> _LESETEXT_
------------------------------

Letztmalig am 28.11.2008 auf dem Anglerboard gewesen und daher glatt den Anfang dieses Tröts verpasst. Ich fahre diese Jahr auch mit Andre aus Hameln nach Island. Schätze, wir sind demnach "Reisekollegen". Du bist also einer von denen, die da schon Erfahrungen haben. Ich war bis dato nur einige Male in Norwegen und habe mich unlängst mit haufenweise hochwichtigem Tackle eingedeckt. Weißt Du zufällig, wann dieses Vorbereitungstreffen zur Reise stattfindet?
Ahoi


----------



## tresdes (21. März 2009)

*AW: Island 2009 - Wer ist dabei?*

Tach zusammen,
wen es interessiert, ich hab hier ne seite im netz gefunden die einige infos zum angeln in island bietet. vielleicht ist es ja für den ein oder anderen interessant.

http://www.fishing-iceland.com/

grüße tresdes


----------



## Murad (30. März 2009)

*AW: Island 2009 - Wer ist dabei?*

Hallo Island - Infizierte,

wir werden Ende Mai zum Fischen in Sudureyri sein.
Die Adresse http://www.vedur.is liefert ja bekannterweise
entsprechende Informationen zum aktuellen Wetter.
Hat jemand Info`s, wie bzw. wo die jeweiligen Wassertemparaturen für das Gebiet abzufragen sind ?


----------



## shorty 38 (2. April 2009)

------------------------------

> _VORLIEGENDE DATENSÄTZE_
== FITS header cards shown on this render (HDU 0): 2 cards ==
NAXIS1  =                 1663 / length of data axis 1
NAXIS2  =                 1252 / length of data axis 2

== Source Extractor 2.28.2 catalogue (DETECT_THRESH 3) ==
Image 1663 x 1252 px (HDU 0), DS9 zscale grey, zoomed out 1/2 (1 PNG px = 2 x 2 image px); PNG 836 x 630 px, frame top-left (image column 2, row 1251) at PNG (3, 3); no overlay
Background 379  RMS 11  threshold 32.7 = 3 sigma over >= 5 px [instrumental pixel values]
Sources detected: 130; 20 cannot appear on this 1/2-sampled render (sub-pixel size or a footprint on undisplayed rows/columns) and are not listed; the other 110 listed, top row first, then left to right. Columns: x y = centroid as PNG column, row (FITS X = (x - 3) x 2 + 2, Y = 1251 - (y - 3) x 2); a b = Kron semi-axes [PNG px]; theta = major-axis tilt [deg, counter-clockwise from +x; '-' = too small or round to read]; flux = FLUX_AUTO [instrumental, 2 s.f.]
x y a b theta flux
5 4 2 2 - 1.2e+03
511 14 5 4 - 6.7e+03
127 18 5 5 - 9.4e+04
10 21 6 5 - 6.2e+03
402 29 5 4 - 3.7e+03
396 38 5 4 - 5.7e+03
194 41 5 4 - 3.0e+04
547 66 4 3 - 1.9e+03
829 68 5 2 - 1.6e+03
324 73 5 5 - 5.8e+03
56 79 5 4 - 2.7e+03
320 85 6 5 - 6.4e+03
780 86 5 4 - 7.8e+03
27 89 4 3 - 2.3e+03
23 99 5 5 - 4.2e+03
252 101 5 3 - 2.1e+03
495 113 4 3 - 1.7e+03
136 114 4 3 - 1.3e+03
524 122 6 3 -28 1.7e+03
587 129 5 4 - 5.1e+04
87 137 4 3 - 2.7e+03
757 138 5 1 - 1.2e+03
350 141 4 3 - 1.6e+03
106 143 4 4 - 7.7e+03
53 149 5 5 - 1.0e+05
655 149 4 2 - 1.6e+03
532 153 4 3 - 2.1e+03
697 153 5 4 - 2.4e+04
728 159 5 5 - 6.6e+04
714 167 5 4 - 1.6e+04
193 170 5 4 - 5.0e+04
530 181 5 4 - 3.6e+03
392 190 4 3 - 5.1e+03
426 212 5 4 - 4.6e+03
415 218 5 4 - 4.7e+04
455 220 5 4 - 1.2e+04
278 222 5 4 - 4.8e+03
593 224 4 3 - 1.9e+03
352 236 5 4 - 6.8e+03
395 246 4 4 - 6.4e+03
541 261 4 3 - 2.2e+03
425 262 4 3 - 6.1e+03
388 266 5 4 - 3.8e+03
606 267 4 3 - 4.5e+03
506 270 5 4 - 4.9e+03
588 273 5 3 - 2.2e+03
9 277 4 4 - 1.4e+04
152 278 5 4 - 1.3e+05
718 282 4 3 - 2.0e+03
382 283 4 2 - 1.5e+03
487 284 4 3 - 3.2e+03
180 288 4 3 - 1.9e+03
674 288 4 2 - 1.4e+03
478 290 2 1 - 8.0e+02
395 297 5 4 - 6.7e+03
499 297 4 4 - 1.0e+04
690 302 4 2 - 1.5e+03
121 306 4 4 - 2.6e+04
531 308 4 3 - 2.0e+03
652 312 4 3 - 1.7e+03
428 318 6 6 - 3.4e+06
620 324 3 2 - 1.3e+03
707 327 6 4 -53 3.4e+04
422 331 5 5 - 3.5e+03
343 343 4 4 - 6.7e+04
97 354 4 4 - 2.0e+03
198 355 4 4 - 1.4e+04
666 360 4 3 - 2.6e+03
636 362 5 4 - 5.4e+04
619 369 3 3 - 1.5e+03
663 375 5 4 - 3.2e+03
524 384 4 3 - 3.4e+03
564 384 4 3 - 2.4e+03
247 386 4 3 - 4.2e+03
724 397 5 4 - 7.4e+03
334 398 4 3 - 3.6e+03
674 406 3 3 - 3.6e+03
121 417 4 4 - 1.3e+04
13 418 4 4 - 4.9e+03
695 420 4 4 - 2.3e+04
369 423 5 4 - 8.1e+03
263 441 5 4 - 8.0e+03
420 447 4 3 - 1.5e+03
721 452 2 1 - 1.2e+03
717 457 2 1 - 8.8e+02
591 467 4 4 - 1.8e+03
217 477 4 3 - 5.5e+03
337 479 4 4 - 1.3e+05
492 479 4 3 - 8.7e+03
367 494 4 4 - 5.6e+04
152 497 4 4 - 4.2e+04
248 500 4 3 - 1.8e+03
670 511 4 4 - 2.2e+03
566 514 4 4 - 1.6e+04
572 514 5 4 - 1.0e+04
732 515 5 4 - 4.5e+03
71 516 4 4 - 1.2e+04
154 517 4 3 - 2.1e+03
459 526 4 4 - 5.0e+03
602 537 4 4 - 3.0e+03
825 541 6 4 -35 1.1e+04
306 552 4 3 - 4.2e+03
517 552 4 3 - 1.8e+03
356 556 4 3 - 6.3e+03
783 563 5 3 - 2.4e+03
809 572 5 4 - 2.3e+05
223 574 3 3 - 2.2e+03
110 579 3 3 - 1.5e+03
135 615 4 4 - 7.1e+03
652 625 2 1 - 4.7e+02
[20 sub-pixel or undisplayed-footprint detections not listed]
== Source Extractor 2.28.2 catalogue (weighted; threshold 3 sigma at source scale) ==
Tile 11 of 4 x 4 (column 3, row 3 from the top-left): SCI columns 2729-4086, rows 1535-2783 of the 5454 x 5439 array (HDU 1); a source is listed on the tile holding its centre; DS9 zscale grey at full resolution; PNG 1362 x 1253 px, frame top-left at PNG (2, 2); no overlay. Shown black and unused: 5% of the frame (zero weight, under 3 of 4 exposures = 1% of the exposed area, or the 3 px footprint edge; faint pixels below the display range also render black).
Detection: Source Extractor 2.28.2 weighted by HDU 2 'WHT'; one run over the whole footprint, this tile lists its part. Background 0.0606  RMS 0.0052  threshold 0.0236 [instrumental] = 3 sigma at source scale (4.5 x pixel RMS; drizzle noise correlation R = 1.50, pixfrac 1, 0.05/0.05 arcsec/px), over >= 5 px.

------------------------------

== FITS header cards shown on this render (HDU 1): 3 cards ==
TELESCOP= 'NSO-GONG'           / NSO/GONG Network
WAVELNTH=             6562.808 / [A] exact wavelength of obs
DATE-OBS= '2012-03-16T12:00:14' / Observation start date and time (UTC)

------------------------------

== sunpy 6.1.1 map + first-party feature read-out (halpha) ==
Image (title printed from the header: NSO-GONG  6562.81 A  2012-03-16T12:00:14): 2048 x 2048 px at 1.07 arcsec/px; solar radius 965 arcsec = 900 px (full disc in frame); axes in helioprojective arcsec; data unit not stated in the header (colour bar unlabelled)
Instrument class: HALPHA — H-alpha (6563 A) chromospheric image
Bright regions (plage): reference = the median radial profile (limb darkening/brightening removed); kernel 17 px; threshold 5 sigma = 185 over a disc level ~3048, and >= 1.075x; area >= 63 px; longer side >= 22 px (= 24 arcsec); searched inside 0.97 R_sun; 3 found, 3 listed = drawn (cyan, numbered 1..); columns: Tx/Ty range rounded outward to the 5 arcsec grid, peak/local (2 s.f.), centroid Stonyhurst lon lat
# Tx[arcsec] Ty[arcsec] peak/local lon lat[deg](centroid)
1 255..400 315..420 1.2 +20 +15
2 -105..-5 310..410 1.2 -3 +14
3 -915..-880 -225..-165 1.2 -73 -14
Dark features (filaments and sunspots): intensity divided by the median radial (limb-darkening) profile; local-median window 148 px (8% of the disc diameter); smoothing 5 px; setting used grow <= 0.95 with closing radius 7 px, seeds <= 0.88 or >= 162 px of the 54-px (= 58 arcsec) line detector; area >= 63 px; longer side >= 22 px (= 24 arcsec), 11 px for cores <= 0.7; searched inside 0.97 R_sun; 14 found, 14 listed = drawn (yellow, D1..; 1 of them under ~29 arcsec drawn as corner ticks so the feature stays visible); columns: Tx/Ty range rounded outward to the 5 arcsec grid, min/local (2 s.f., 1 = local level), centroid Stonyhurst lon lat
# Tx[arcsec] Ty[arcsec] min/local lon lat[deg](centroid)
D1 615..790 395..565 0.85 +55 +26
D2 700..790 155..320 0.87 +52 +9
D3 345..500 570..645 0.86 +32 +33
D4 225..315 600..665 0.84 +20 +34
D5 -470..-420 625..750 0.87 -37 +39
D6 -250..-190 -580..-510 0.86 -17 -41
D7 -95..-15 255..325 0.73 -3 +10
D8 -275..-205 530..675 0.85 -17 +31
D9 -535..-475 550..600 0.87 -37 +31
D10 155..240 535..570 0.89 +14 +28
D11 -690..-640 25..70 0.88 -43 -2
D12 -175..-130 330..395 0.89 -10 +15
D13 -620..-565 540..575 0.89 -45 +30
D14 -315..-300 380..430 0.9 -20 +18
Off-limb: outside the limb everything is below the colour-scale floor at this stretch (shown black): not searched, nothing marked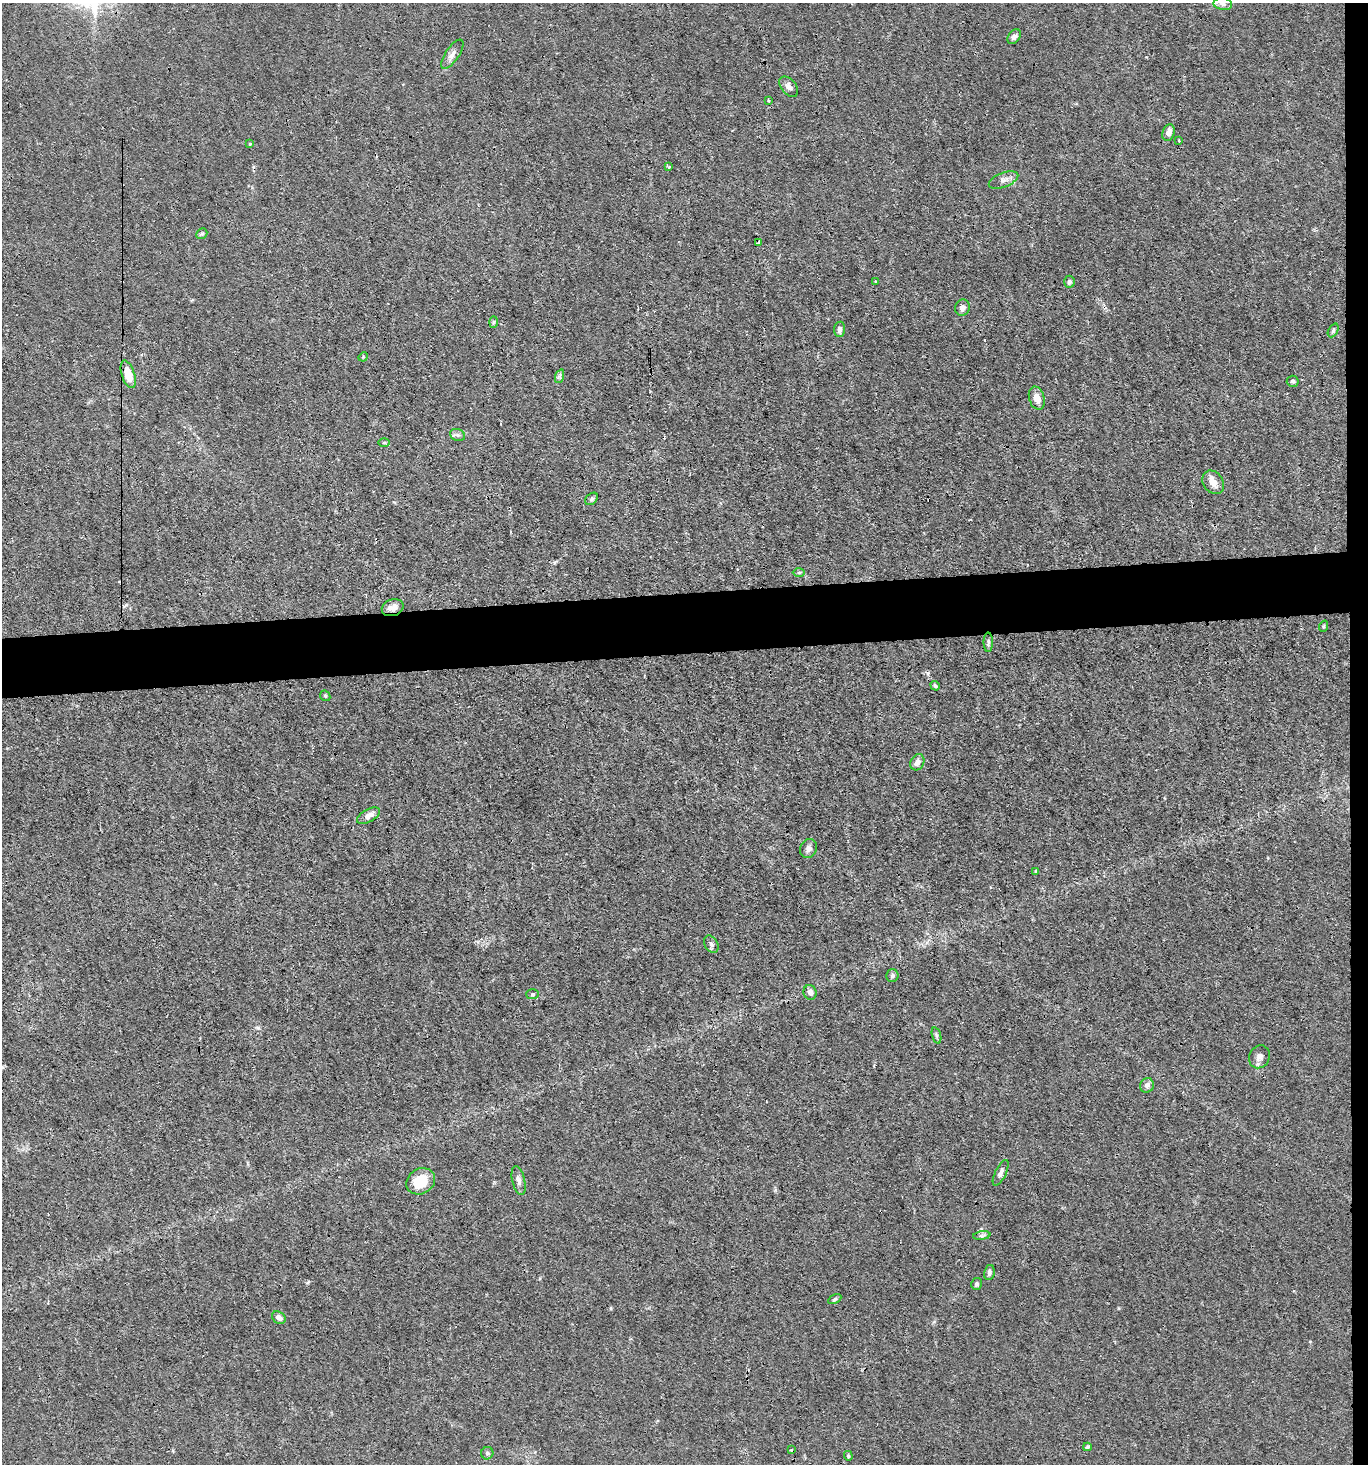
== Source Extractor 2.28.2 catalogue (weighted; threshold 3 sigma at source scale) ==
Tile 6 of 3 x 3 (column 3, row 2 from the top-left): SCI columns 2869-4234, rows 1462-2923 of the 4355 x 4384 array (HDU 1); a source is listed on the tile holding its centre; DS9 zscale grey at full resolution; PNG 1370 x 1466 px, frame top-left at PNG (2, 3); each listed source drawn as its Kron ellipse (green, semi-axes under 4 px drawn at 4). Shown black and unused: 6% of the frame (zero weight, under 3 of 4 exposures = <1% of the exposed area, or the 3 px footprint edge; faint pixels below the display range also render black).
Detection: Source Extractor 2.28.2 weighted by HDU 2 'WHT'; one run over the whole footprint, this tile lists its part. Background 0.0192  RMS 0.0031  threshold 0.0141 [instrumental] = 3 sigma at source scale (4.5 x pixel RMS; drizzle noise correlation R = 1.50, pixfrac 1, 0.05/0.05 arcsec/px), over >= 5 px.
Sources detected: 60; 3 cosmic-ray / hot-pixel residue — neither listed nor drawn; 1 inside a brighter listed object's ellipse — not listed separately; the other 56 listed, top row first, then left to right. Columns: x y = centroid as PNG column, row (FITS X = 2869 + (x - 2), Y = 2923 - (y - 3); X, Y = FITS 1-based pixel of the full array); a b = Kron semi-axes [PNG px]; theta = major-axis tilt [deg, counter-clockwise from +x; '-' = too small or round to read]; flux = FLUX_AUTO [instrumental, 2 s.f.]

------------------------------

> _AUFGABEN_
1. Entscheide für jede Aussage, ob sie mit dem Lesetext zur Islandreise übereinstimmt, und belege deine Antwort mit einem Zitat daraus.
(a) Der erste Schreiber war bisher schon einige Male in Island.
(b) tresdes hat im Netz eine Seite mit Informationen zum Angeln in Island gefunden.
(c) Murad wird Ende Mai in Sudureyri fischen.
2. Führe den Lesetext über die Angelreise nach Island im Anschluss an seine letzte Zeile weiter.

> _LÖSUNGEN_
1.
(a) Nein: „Ich war bis dato nur einige Male in Norwegen“
(b) Ja: „ich hab hier ne seite im netz gefunden die einige infos zum angeln in island bietet“
(c) Ja: „wir werden Ende Mai zum Fischen in Sudureyri sein.“

2.
*AW: Island 2009 - Wer ist dabei?*

Hallo Islandfreunde, die Isländische Währung scheint sich zu stabilisieren. Der Kurs liegt heute bei 159 Kronen für einen Euro. Letztes Jahr im Winter bekam man noch für einen Euro 285 Kronen. Der Kurs lag im letzten Sommer bei 1 zu 100. Ich bin wirklich mal gespannt, was man dort für Lebensmittel bezahlen wird im Vergleich zu letztem Sommer. Ich hoffe, daß die ersten Islandfahrer jetzt im April ihre Erfahrungen hier mitteillen werden. Gruß Shorty und viel Spaß


----------



## shorty 38 (26. April 2009)

*AW: Island 2009 - Wer ist dabei?*

Hallo Islandfreunde, mich würde mal interessieren, wann die ersten nach Island fliegen oder wer vielleicht schon wieder zurück ist? Gruß Shorty


----------



## cervaro (27. April 2009)

*AW: Island 2009 - Wer ist dabei?*

Hallo Boardies,

nächste Woche Dienstag geht es von Frankfurt/Main nach Reykjavik und ab Mittwochmittag (06.05.) sind wir dann in Flateyri! :vik:|wavey:

Fliegt morgen schon jemand ´hin ?

LG und dicke Fische! 

Only a few days more overtackled and underfished !:q

cervaro


----------



## shorty 38 (27. April 2009)

*AW: Island 2009 - Wer ist dabei?*

Hallo Cervaro, viel Spaß und dicke Fische! Gruß Shorty


----------



## GPS (3. Mai 2009)

*AW: Island 2009 - Wer ist dabei?*

Hallo cervaro,

ich wünsch viel Spaß und laß uns wissen wie es war.#a

Carsten


----------



## shorty 38 (8. Mai 2009)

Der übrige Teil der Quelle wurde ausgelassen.